Der Vater erklärte sich dazu bereit, höheren Unterhalt zu zahlen.
Frau S. schrieb innerhalb der angegeben Frist ans JC, dass sich der Unterhalt ab 01.08.2008 um 50 Euro erhöht, bittet um Neuberechnung des Alg II, da er ja als Einkommen angerechnet wird und sich somit das Alg II verringert.
Bis heute hat Frau S. keine neue Berechnung bekommen und wird somit schon zum zweiten Mal um 50 Euro überzahlt.
Kann Frau S. abwarten, bis sich das JC meldet und die Differenz zurückfordert?
Oder sollte Frau S. die Überzahlung melden – darauf hinweisen?
Zurückzahlen müsste sie es auf alle Fälle, oder?
Vielen lieben Dank im Voraus!
MOD: Titel Archiv-tauglich gemacht
Hallo
als Einkommen angerechnet wird und sich somit das Alg II verringert.
Bis heute hat Frau S. keine neue Berechnung bekommen und wird somit schon zum zweiten Mal um 50 Euro überzahlt.
Kann Frau S. abwarten, bis sich das JC meldet und die Differenz zurückfordert?
Oder sollte Frau S. die Überzahlung melden – darauf hinweisen?
keine Sorge, die melden sich schon, allerdings sind die mit Rückforderungen immer schneller als mit Nachzahlungen
ist ja auch Urlaubszeit
Zurückzahlen müsste sie es auf alle Fälle, oder?
na klar
Vielen lieben Dank im Voraus!
Der Mikesch
Hallo
Angenommen, das Kind von Frau S. hätte - mit dem Unterhalt des Vater und dem Kindergeld - genug oder annähernd genug Geld, um sich selbst zu ernähren und seine Miete zu zahlen, könnte es auch aus der Bedarfsgemeinschaft raus.

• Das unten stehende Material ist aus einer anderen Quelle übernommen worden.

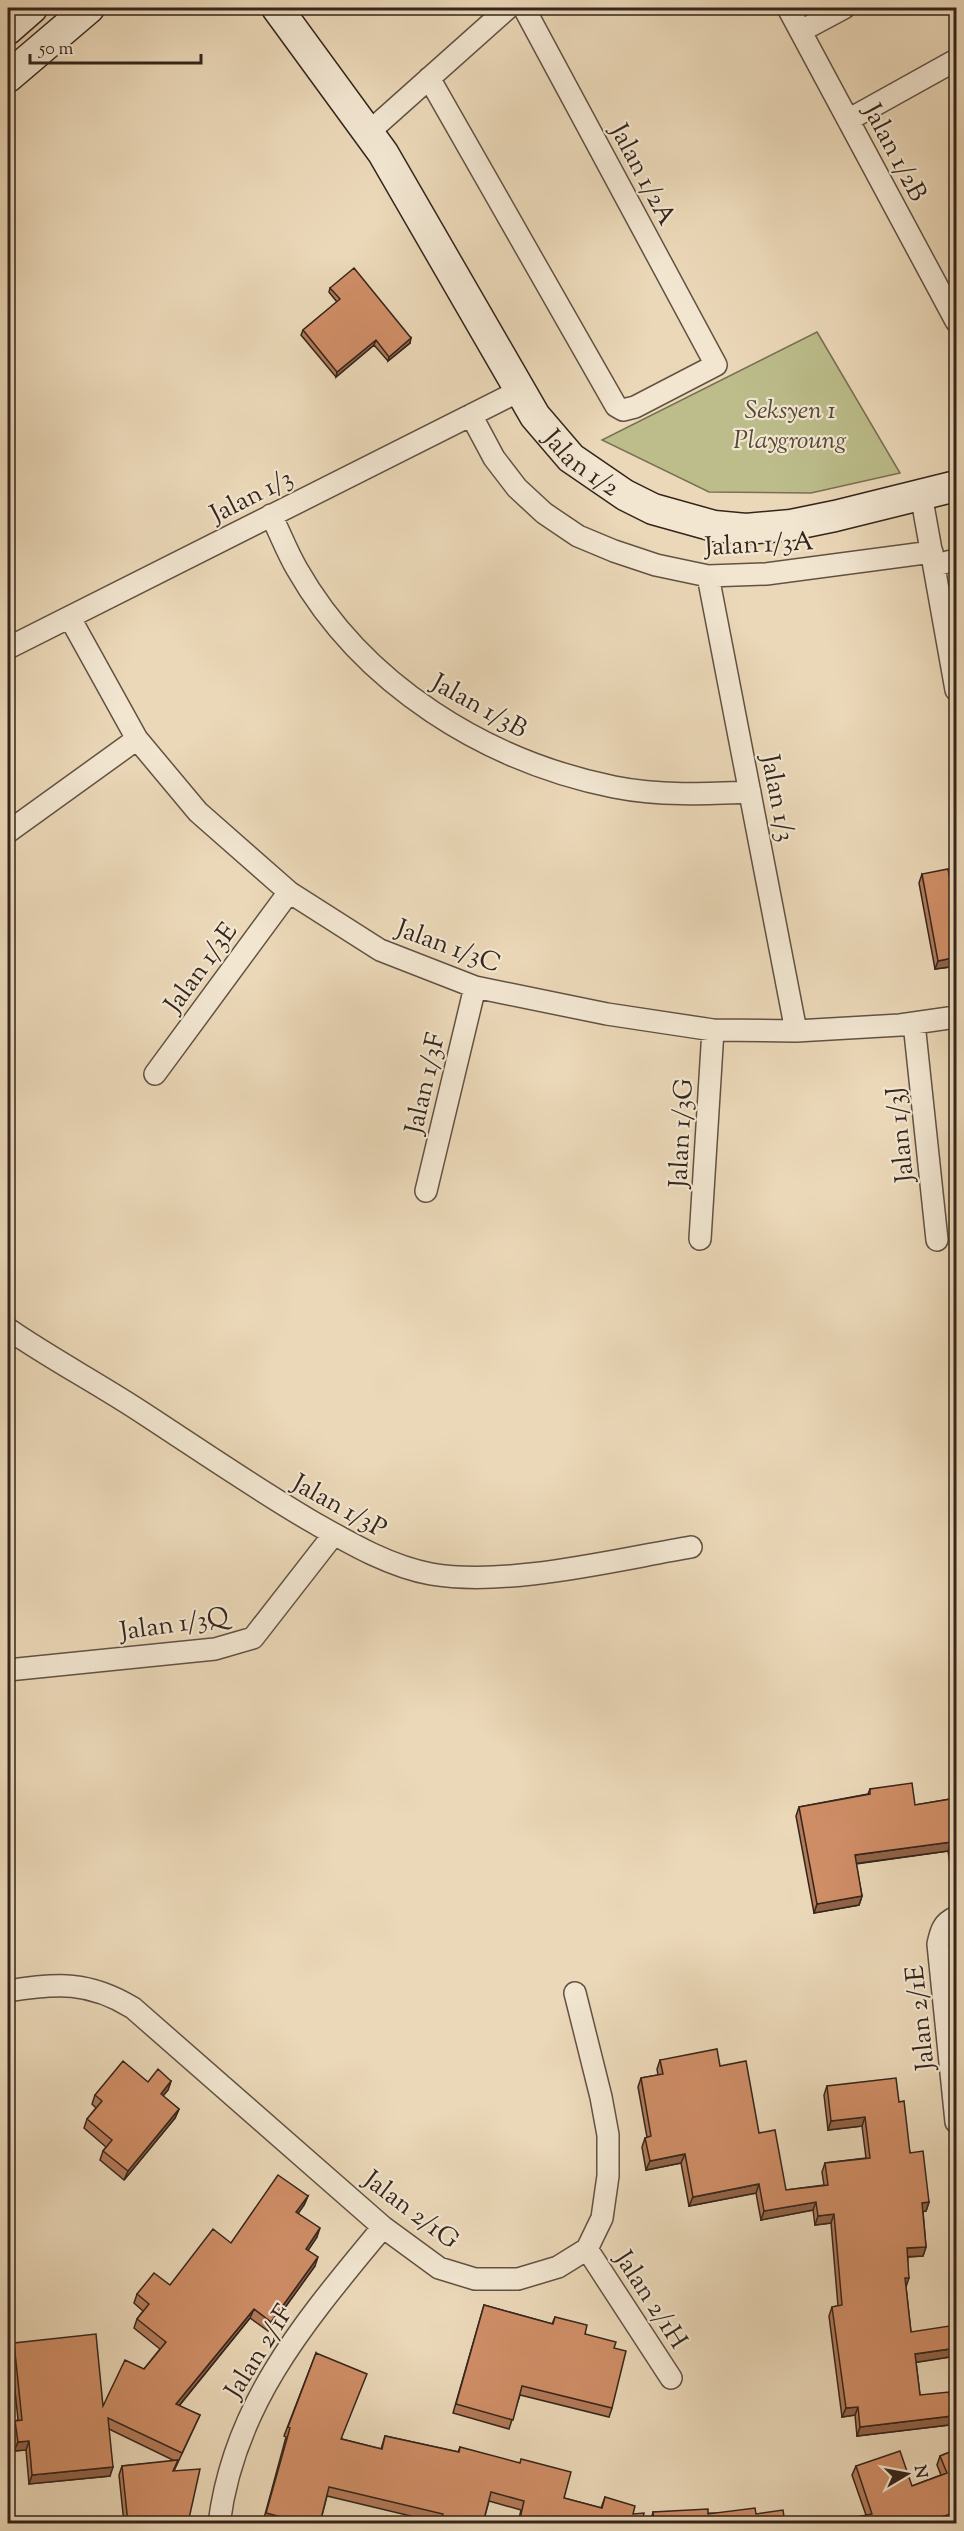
<svg xmlns="http://www.w3.org/2000/svg" width="964" height="2531" font-family="'Sorts Mill Goudy',serif">
  <style>
    .green { fill: #bcbd8b; stroke: #787154; stroke-width: 1.5 }
    .lines { fill: none; stroke-linecap: round; stroke-linejoin: round }
    .street-casing { stroke: #625243; stroke-width: 24 }
    .secondary-casing { stroke: #34251c; stroke-width: 33 }
    .street { stroke: #f2e6d1; stroke-width: 21 }
    .secondary { stroke: #f2e6d1; stroke-width: 30 }
    .wall { fill: #b37a59; stroke: #34251c; stroke-width: 1.5 }
    .shaded-wall { fill: #926348; stroke: #34251c; stroke-width: 1.5 }
    .building { fill: #d08e67; stroke: #34251c; stroke-width: 1.5 }
    .labels { text-anchor: middle; stroke-width: 4.5; stroke-linejoin: round; paint-order: stroke }
    .street-label { font-size: 26px; fill: #34251c; stroke: #f2e6d1 }
    .park-label { font-size: 26px; font-style: italic; fill: #564b38; stroke: #f2e6d1 }
  </style>
  <rect width="100%" height="100%" fill="#ebd8b8"/>
  <filter id="stains"><feTurbulence type="fractalNoise" baseFrequency=".00333" numOctaves="4"/><feColorMatrix values="0 0 0 0 .2 0 0 0 0 .09 0 0 0 0 .02 0 0 0 .5 -.17"/></filter>
  <radialGradient id="worn" r=".72"><stop offset=".6" stop-color="#630" stop-opacity="0"/><stop offset="1" stop-color="#630" stop-opacity=".3"/></radialGradient>
  <path class="green" d="M 817,332 L 900,473 L 811,493 L 709,492 L 602,440 Z"/>
  <g class="lines">
    <g class="street-casing">
      <path id="street" d="M 788,8 L 956,321
        M 801,31 L 844,8
        M 429,78 L 616,406 L 623,410 L 635,407 L 716,365 L 524,8
        M 848,120 L 956,60
        M 369,132 L 508,8
        M 471,415 L 494,458 L 517,488 L 544,513 L 578,536 L 614,551 L 656,565 L 708,576 L 766,574 L 932,552
        M 921,494 L 956,690
        M 271,515 C 280,533 287,552 297,569 C 363,685 486,761 614,787 C 659,796 705,794 750,792
        M 935,565 L 956,560
        M 708,576 L 796,1031
        M 70,618 L 137,739 L 198,812 L 289,892 L 380,950 L 475,987 L 607,1014 L 713,1030 L 796,1031 L 900,1025 L 956,1017
        M 8,648 L 519,391
        M 8,832 L 137,739
        M 914,1023 L 937,1240
        M 155,1074 L 289,892
        M 426,1191 L 475,987
        M 700,1239 L 713,1030
        M 8,1329 C 53,1360 101,1385 146,1415 C 201,1451 255,1488 311,1521 C 348,1542 388,1566 431,1574 C 507,1587 614,1560 691,1547
        M 8,1670 L 215,1649 L 253,1638 L 334,1534
        M 956,1917 C 943,1923 941,1930 938,1944 L 956,2122
        M 8,1991 C 57,1983 89,1981 133,2008 L 383,2227 L 439,2268 L 475,2279 L 518,2279 L 558,2267 L 587,2249 L 602,2218 L 608,2176 L 608,2135 L 601,2097 L 575,1993
        M 587,2249 L 671,2378
        M 219,2524 C 234,2402 308,2318 383,2227"/>
    </g>
    <g class="secondary-casing">
      <g id="secondary">
        <path id="s1" d="M 277,8 L 383,153 L 535,416 L 571,458 L 625,495 L 653,509 L 714,526 L 746,529 L 791,525 L 835,516 L 956,486"/>
        <path d="M 8,29 L 32,8"/>
        <path d="M 8,77 L 89,8"/>
      </g>
    </g>
    <use href="#street" class="street"/>
    <use href="#secondary" class="secondary"/>
  </g>
  <path class="wall" d="M 330,288 L 410,343 L 388,361 L 374,345 L 336,377 L 301,335 L 303,330 L 337,302 L 329,292 Z
    M 922,874 L 957,914 L 957,966 L 935,969 L 919,883 Z
    M 870,1789 L 915,1805 L 957,1798 L 957,1862 L 950,1863 L 948,1851 L 856,1864 L 862,1896 L 859,1905 L 814,1913 L 796,1816 L 799,1807 L 868,1794 Z
    M 660,2060 L 720,2066 L 759,2133 L 786,2190 L 824,2185 L 822,2172 L 825,2163 L 866,2158 L 862,2126 L 828,2130 L 824,2095 L 827,2086 L 899,2102 L 910,2153 L 929,2202 L 926,2211 L 923,2211 L 926,2247 L 923,2256 L 908,2257 L 906,2287 L 911,2332 L 957,2330 L 957,2354 L 956,2356 L 916,2362 L 920,2395 L 952,2416 L 949,2425 L 857,2436 L 855,2415 L 842,2417 L 829,2316 L 832,2307 L 838,2306 L 831,2223 L 815,2225 L 813,2210 L 761,2220 L 756,2193 L 689,2206 L 681,2163 L 646,2170 L 642,2147 L 645,2138 L 647,2137 L 638,2087 L 641,2078 L 658,2075 L 657,2069 Z
    M 171,2081 L 168,2090 L 163,2096 L 179,2109 L 175,2118 L 124,2180 L 100,2160 L 103,2151 L 106,2147 L 84,2128 L 87,2119 L 96,2108 L 92,2104 L 95,2095 L 148,2082 Z
    M 308,2196 L 304,2205 L 298,2213 L 317,2237 L 308,2250 L 315,2266 L 268,2331 L 250,2318 L 179,2406 L 200,2415 L 174,2471 L 188,2523 L 124,2523 L 119,2475 L 122,2466 L 175,2461 L 109,2429 L 110,2476 L 29,2484 L 26,2450 L 14,2451 L 12,2430 L 15,2421 L 18,2420 L 11,2352 L 14,2343 L 103,2406 L 144,2369 L 160,2349 L 134,2328 L 137,2319 L 143,2311 L 134,2303 L 137,2294 L 170,2285 L 231,2243 Z
    M 484,2305 L 552,2324 L 555,2317 L 585,2334 L 614,2348 L 612,2408 L 609,2417 L 520,2395 L 509,2429 L 453,2413 Z
    M 316,2353 L 342,2439 L 381,2449 L 385,2436 L 458,2452 L 460,2447 L 564,2498 L 601,2508 L 605,2497 L 633,2514 L 642,2523 L 518,2523 L 521,2510 L 489,2501 L 483,2523 L 440,2523 L 327,2496 L 320,2523 L 268,2523 L 263,2522 L 286,2437 L 284,2436 Z
    M 957,2449 L 957,2523 L 948,2523 L 948,2522 L 866,2515 L 852,2475 L 856,2466 L 912,2486 L 941,2475 L 937,2465 L 940,2456 Z
    M 653,2512 L 756,2514 L 785,2523 L 650,2523 Z"/>
  <path class="shaded-wall" d="M 411,338 L 410,343 L 388,361 L 389,357 Z
    M 376,340 L 374,345 L 336,377 L 337,372 Z
    M 957,957 L 957,966 L 935,969 L 938,961 Z
    M 951,1842 L 948,1851 L 852,1864 L 855,1855 Z
    M 957,1853 L 957,1862 L 950,1863 L 954,1854 Z
    M 862,1896 L 859,1905 L 814,1913 L 817,1904 Z
    M 171,2081 L 168,2090 L 157,2103 L 161,2094 Z
    M 179,2109 L 175,2118 L 124,2180 L 128,2171 Z
    M 865,2117 L 862,2126 L 828,2130 L 831,2121 Z
    M 685,2154 L 681,2163 L 646,2170 L 650,2161 Z
    M 759,2184 L 756,2193 L 689,2206 L 693,2197 Z
    M 308,2196 L 304,2205 L 293,2221 L 296,2212 Z
    M 816,2202 L 813,2210 L 761,2220 L 764,2211 Z
    M 929,2202 L 926,2211 L 919,2212 L 922,2203 Z
    M 834,2214 L 831,2223 L 815,2225 L 818,2216 Z
    M 320,2228 L 317,2237 L 303,2258 L 306,2249 Z
    M 926,2247 L 923,2256 L 904,2257 L 907,2248 Z
    M 318,2257 L 315,2266 L 268,2331 L 271,2322 Z
    M 905,2278 L 909,2278 L 906,2287 Z
    M 254,2309 L 250,2318 L 173,2413 L 176,2404 Z
    M 957,2348 L 956,2356 L 912,2363 L 915,2354 Z
    M 858,2407 L 855,2415 L 842,2417 L 846,2408 Z
    M 952,2416 L 949,2425 L 857,2436 L 860,2427 Z
    M 29,2441 L 26,2450 L 14,2451 L 18,2442 Z
    M 113,2467 L 110,2476 L 29,2484 L 32,2475 Z
    M 951,2514 L 948,2522 L 945,2523 L 921,2523 Z
    M 957,2518 L 957,2523 L 951,2523 L 953,2519 Z"/>
  <path class="building" d="M 354,268 L 411,338 L 389,357 L 376,340 L 337,372 L 303,330 L 340,299 L 330,288 Z
    M 948,869 L 957,914 L 957,957 L 938,961 L 922,874 Z
    M 912,1783 L 915,1805 L 957,1798 L 957,1853 L 954,1854 L 951,1842 L 855,1855 L 862,1896 L 817,1904 L 799,1807 L 870,1794 L 870,1789 Z
    M 717,2049 L 720,2066 L 746,2061 L 759,2133 L 775,2130 L 786,2190 L 828,2185 L 825,2163 L 870,2158 L 865,2117 L 831,2121 L 827,2086 L 896,2078 L 899,2102 L 904,2101 L 910,2153 L 923,2151 L 929,2202 L 922,2203 L 926,2247 L 907,2248 L 909,2278 L 905,2278 L 911,2332 L 956,2325 L 957,2330 L 957,2348 L 915,2354 L 920,2395 L 949,2392 L 952,2416 L 860,2427 L 858,2407 L 846,2408 L 832,2307 L 842,2305 L 834,2214 L 818,2216 L 816,2202 L 764,2211 L 759,2184 L 693,2197 L 685,2154 L 650,2161 L 645,2138 L 651,2136 L 641,2078 L 663,2074 L 660,2060 Z
    M 123,2061 L 148,2082 L 158,2069 L 171,2081 L 161,2094 L 179,2109 L 128,2171 L 103,2151 L 112,2140 L 87,2119 L 102,2101 L 95,2095 Z
    M 278,2175 L 308,2196 L 296,2212 L 320,2228 L 306,2249 L 318,2257 L 271,2322 L 254,2309 L 176,2404 L 200,2415 L 182,2453 L 108,2418 L 113,2467 L 32,2475 L 29,2441 L 18,2442 L 15,2421 L 22,2420 L 14,2343 L 96,2334 L 103,2406 L 125,2360 L 144,2369 L 166,2342 L 137,2319 L 149,2304 L 137,2294 L 154,2273 L 170,2285 L 213,2229 L 231,2243 Z
    M 484,2305 L 553,2324 L 555,2317 L 587,2325 L 585,2334 L 616,2342 L 614,2348 L 626,2351 L 612,2408 L 522,2386 L 513,2420 L 456,2404 Z
    M 316,2353 L 367,2374 L 341,2439 L 382,2449 L 385,2436 L 459,2452 L 460,2447 L 520,2463 L 521,2459 L 571,2472 L 564,2498 L 602,2508 L 605,2497 L 635,2506 L 633,2514 L 644,2513 L 642,2523 L 519,2523 L 524,2501 L 491,2492 L 483,2523 L 461,2523 L 442,2519 L 443,2514 L 329,2487 L 320,2523 L 304,2523 L 266,2513 L 290,2428 L 288,2427 Z
    M 957,2449 L 957,2518 L 953,2519 L 951,2514 L 921,2523 L 825,2523 L 872,2514 L 856,2466 L 900,2451 L 912,2486 L 947,2473 L 940,2456 Z
    M 178,2460 L 173,2471 L 200,2469 L 188,2523 L 128,2523 L 122,2466 Z
    M 755,2508 L 756,2514 L 783,2510 L 785,2523 L 654,2523 L 653,2512 L 708,2509 L 708,2514 Z"/>
  <g class="labels">
    <g class="street-label">
      <text transform="translate(896 152) rotate(62)" y="9">Jalan 1/2B</text>
      <text transform="translate(644 174) rotate(62)" y="9">Jalan 1/2A</text>
      <text dy="9" stroke="none"><textPath href="#s1" startOffset="550">Jalan 1/2</textPath></text>
      <text transform="translate(251 495) rotate(-27)" y="9">Jalan 1/3</text>
      <text transform="translate(759 543) rotate(-3)" y="9">Jalan 1/3A</text>
      <text transform="translate(480 705) rotate(29)" y="9">Jalan 1/3B</text>
      <text transform="translate(779 798) rotate(79)" y="9">Jalan 1/3</text>
      <text transform="translate(449 945) rotate(20)" y="9">Jalan 1/3C</text>
      <text transform="translate(200 967) rotate(-54)" y="9">Jalan 1/3E</text>
      <text transform="translate(424 1083) rotate(-77)" y="9">Jalan 1/3F</text>
      <text transform="translate(680 1133) rotate(-87)" y="9">Jalan 1/3G</text>
      <text transform="translate(899 1135) rotate(-96)" y="9">Jalan 1/3J</text>
      <text transform="translate(340 1505) rotate(29)" y="9">Jalan 1/3P</text>
      <text transform="translate(174 1623) rotate(-8)" y="9">Jalan 1/3Q</text>
      <text transform="translate(919 2018) rotate(-96)" y="9">Jalan 2/1E</text>
      <text transform="translate(412 2209) rotate(37)" y="9">Jalan 2/1G</text>
      <text transform="translate(652 2299) rotate(57)" y="9">Jalan 2/1H</text>
      <text transform="translate(258 2351) rotate(-58)" y="9">Jalan 2/1F</text>
    </g>
    <g class="park-label">
      <text x="790" y="418">Seksyen 1<tspan x="790" dy="30">Playgroung</tspan></text>
    </g>
  </g>
  <rect width="964" height="2531" fill="none" stroke="#ebd8b8" stroke-width="30"/>
  <rect x="9" y="9" width="946" height="2513" fill="none" stroke="#34251c" stroke-width="3"/>
  <rect x="15" y="15" width="934" height="2501" fill="none" stroke="#34251c" stroke-width="1.5"/>
  <g transform="translate(907 2474) rotate(80)" stroke="#f2e6d1" stroke-width="4.5" paint-order="stroke">
  <path d="M0-4.5L10 22L0 15L-10 22Z" fill="#34251c"/>
  <text y="-9" font-size="16" font-weight="bold" text-anchor="middle" fill="#34251c">N</text>
  </g>
  <path d="M30 54v9h171v-9" fill="none" stroke="#34251c" stroke-width="3"/>
  <text x="39" y="54" font-size="18" fill="#34251c" stroke="#f2e6d1" stroke-width="4.5" paint-order="stroke">50 m</text>
  <rect width="100%" height="100%" filter="url(#stains)"/>
  <rect width="100%" height="100%" fill="url(#worn)"/>
</svg>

Dann könnte es (bzw. in Vertretung die Mutter) auch Wohngeld beantragen.
Es ist allerdings so, dass Kindergeld, das das Kind nicht zum eigenen Lebensunterhalt benötigt, der Mutter zugesprochen (und also vom ALG II abgezogen) wird.
Wenn das Kind nicht zur Bedarfgemeinschaft gehört, müssten eventuelle Geld-Geschenke (an das Kind! Kind sollte dann ein eigenes Konto haben, damit man es auseinanderhalten kann) usw. nicht als Einkommen angegeben werden. Regelmäßiges Einkommen müsste allerdings der Wohngeldstelle mitgeteilt werden und würde dort das Wohngeld verringern.
Ich denke allerdings, dass solche Sachen wie Klassenfahrten (die ja aber nur sehr selten vorkommen) dann nicht mehr von der Arge übernommen würden.
Oder sollte Frau S. die Überzahlung melden – darauf hinweisen?
Zurückzahlen müsste sie es auf alle Fälle, oder?
Da bin ich der gleichen Meinung wie Mikesch, das Geld also aufbewahren und nicht ausgeben.
Übrigens hat sie doch schon darauf hingewiesen, dass sie jetzt mehr Geld kriegt.